Lembro-me, ainda de uma lacónica lei de Murphy por que todos já passámos quando compramos um electrodoméstico ou coisa semelhante: «Pilhas não incluídas». Um azar dos diabos, sejam elas alcalinas ou secas, ou de outra natureza desportiva.
Termino com duas considerações à Murphy, apesar de tudo esperançosas: a única forma de descobrir os limites do possível é ultrapassá-los em direcção ao impossível. Ou esta: Tudo é possível, apenas não muito provável.

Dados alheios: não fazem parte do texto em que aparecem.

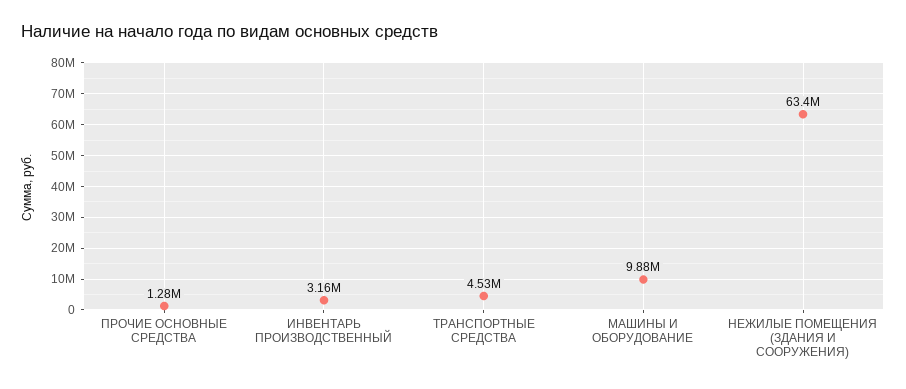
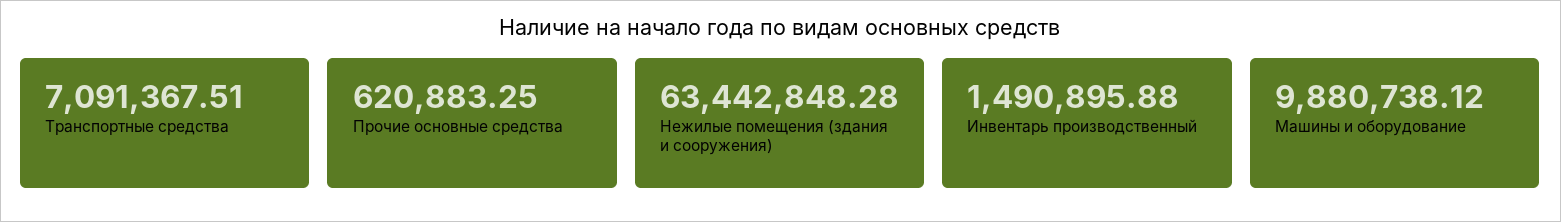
ПРОЧИЕ ОСНОВНЫЕ СРЕДСТВА: 1280000 -> 620883.25
ИНВЕНТАРЬ ПРОИЗВОДСТВЕННЫЙ: 3160000 -> 1490895.88
ТРАНСПОРТНЫЕ СРЕДСТВА: 4530000 -> 7091367.51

2 - Vitória tangencial sobre um Vitória e empate conformado sobre outro Vitória, eis a semana futebolística do Benfica. É visível algum decréscimo de eficácia e de jogo esclarecido. Aliás, numa prova longa, qualquer campeão passa sempre por estas fases menos conseguidas, na esperança de que a seguir o ciclo seja ascendente. Daí a importância de valorizar as vitórias, quer em Moreira de Cónegos, quer contra os sadinos, bem como a consistência defensiva (nos sete jogos do campeonato, não sofreu golos em cinco). Esta longa paragem do campeonato pode, nesse sentido, ser proveitosa, quanto mais não seja para ter todo o plantel à disposição (com a excepção de Chiquinho) para o recomeço daqui a um mês! Até lá … dois jogos cruciais para a Champions.

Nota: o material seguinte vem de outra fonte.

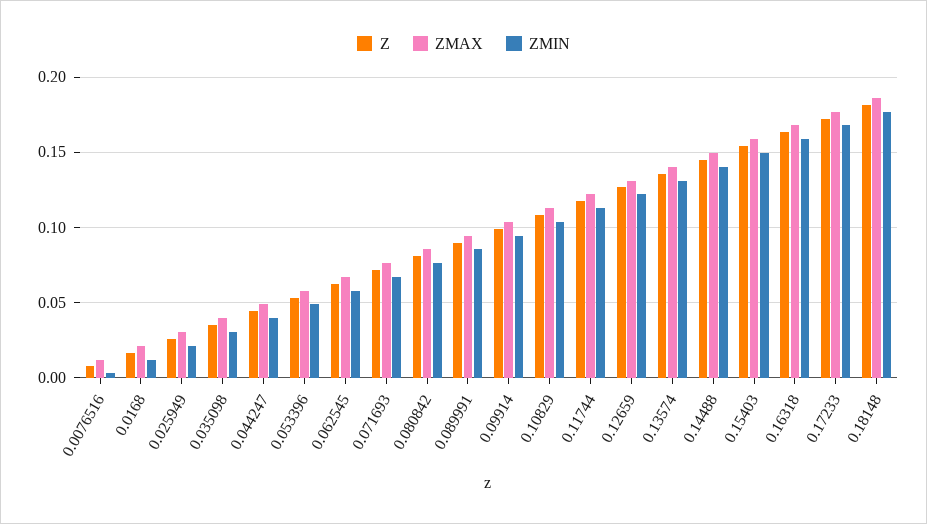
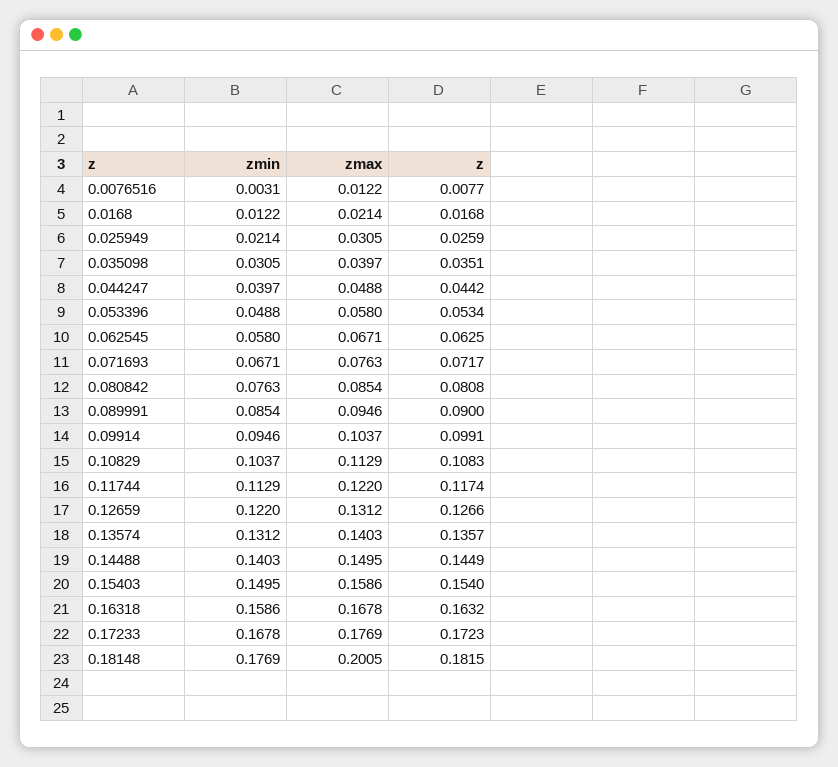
ZMAX, 0.18148: 0.185 -> 0.2005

No comando, continua um improvável Famalicão, que já leva mais 11 pontos do que o Sp. de Braga e - no momento em que escrevo, sem saber o resultado do SCP - com, no mínimo, mais 8 pontos do que os leões. Ainda sem derrotas e com o melhor ataque, a par do Benfica e do Porto. Também é de novidades destas que o nosso remediado campeonato necessita.

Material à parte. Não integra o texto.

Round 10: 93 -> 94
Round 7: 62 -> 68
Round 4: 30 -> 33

3 - Mais uma gala para atribuir prémios gold para os artistas da bola. Confesso que já são tantas que, nem como uma cábula, as consigo distinguir. As festarolas são cada vez mais passadas a papel químico umas das outras, ainda que, às vezes, haja uns intrusos que perturbam a normalidade da sociedade Ronaldo & Messi. No ano passado, Modric, este ano Virgil van Dijk. A coisa tem sido de tal forma que se tornou quase patologicamente chauvinista. Uns pelo Ronaldo, outros pelo Messi, outros ainda por nenhum deles. Na última gala, Messi ganhou e Ronaldo escafedeu-se, embora, em Turim, estivesse bem perto do mítico Lo Scala de Milão. Ganhar é saboroso, mas não ganhar também pode ser honroso. Confesso, ainda, a discordância quanto à contabilidade que se releva para comparar candidatos. Ter ganho mais títulos e troféus do que outros (este ano, com Messi, até não foi bem assim…). Quer isto dizer que um notável jogador numa equipa que não ganha troféus internacionais, ou que seja da selecção de País de Gales, Escócia ou Montenegro, por exemplo, jamais pode ousar sonhar com uma qualquer Bola de Ouro. Elegem-se individualidades em função de sociedades. E das duas, uma: ou se enaltece o football association e não há a corrida individual de egos, ou se premeiam jogadores, mas não se têm as conquistas do grupo como primeiro e decisivo critério.